[EXTRACT PROVIDED — start]

# Long shot



## Steve (Jan 25, 1970)

11/9/18

Hi Steve

I found your name on the Ships Nostalgia site - I hope you don't mind me contacting you. If you are no longer involved perhaps you could let me know the name of the person involved.

My problem - my mother died last November and my sister and I went through her papers but were unable to find ANY information regarding our father, Elias Olsen (apparently also known as Bill). My father was killed by a drunk driver March 9th, 1952. My parents were married in October 1943. The only information we have is verbal from our mother, but both my sister and I remember my mother telling us about Elias working on a ship/s in the Carribean. Also, in 1947 my father was working at the Arvida Hotel/Inn in the province of Quebec, which at that time was owned by Saguenay Shipping.

I know this is a longshot, but any advice you could give would be appreciated.

Audrey Lindsay (nee Olsen)


----------



## ART6 (Sep 14, 2010)

Not sure what we can do with this since the lady doesn't seem to be an SN member. There are, however, a number of threads about Saguanay Line and members who might be able to help. But how do we respond to her?

[EXTRACT PROVIDED — finish]
[DATA EXTRACT — start]

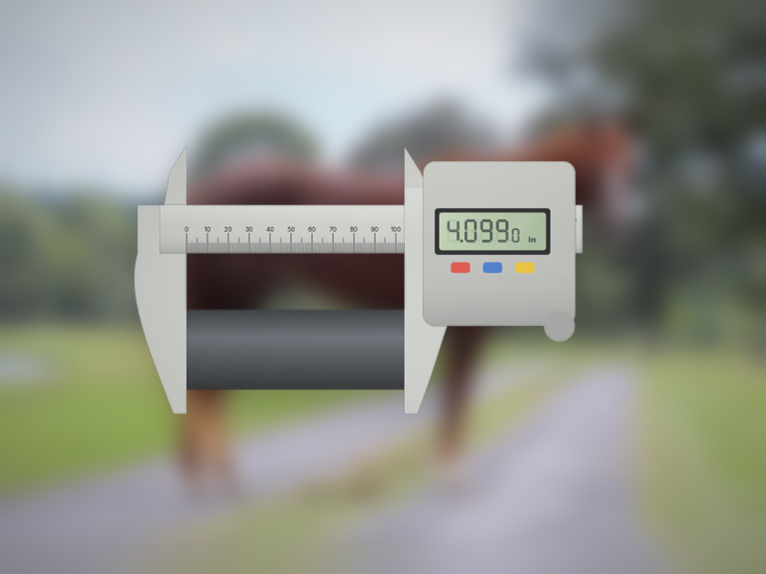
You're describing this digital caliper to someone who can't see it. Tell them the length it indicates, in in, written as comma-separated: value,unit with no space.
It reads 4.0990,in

[DATA EXTRACT — finish]
[DATA EXTRACT — start]

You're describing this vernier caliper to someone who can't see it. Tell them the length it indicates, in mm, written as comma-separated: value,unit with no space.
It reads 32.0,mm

[DATA EXTRACT — finish]

**INSTRUCTIONS:**
1. In the "Long shot" forum thread, in what month and year were Audrey Lindsay's parents married?
2. Carry on the "Long shot" forum thread about tracing Elias Olsen, picking up after its last post.

**RESPONSES PER TASK:**
1. October 1943.

2.
----------



## beedeesea (Feb 28, 2006)

Via Steve, I suppose.

Brian


----------



## Tony Morris (Oct 7, 2006)

Has Steve been hacked ?


----------



## Erimus (Feb 20, 2012)

Tony Morris said:


> Has Steve been hacked ?


Just being helpful I reckon.

geoff


----------



## Steve (Jan 25, 1970)

I have just cut and pasted an e mail sent to SN admin, so any info and Ill send it back to her.

Cheers


----------



## truthinbeer (May 24, 2015)

There is a page regards Saguernay Shipping on merchant-navy.net where the question could be asked.

Contact the Board of Trade or local shipping office perhaps?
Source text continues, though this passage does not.